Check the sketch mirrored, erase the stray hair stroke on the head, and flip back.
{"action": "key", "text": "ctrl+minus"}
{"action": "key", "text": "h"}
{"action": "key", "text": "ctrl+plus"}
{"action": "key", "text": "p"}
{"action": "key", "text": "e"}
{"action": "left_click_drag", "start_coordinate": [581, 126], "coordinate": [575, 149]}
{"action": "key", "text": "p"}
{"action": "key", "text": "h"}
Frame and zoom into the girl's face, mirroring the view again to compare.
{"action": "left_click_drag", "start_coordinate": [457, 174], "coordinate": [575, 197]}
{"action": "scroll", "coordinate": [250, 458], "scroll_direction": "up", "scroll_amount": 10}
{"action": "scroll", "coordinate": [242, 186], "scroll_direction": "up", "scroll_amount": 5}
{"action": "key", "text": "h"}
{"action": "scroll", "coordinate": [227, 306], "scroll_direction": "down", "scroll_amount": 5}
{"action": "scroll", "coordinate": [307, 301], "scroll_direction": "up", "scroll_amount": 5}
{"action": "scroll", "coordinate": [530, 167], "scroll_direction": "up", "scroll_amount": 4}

----

Write out every line in the data that holds the string "scroll".

{"action": "scroll", "coordinate": [250, 458], "scroll_direction": "up", "scroll_amount": 10}
{"action": "scroll", "coordinate": [242, 186], "scroll_direction": "up", "scroll_amount": 5}
{"action": "scroll", "coordinate": [227, 306], "scroll_direction": "down", "scroll_amount": 5}
{"action": "scroll", "coordinate": [307, 301], "scroll_direction": "up", "scroll_amount": 5}
{"action": "scroll", "coordinate": [530, 167], "scroll_direction": "up", "scroll_amount": 4}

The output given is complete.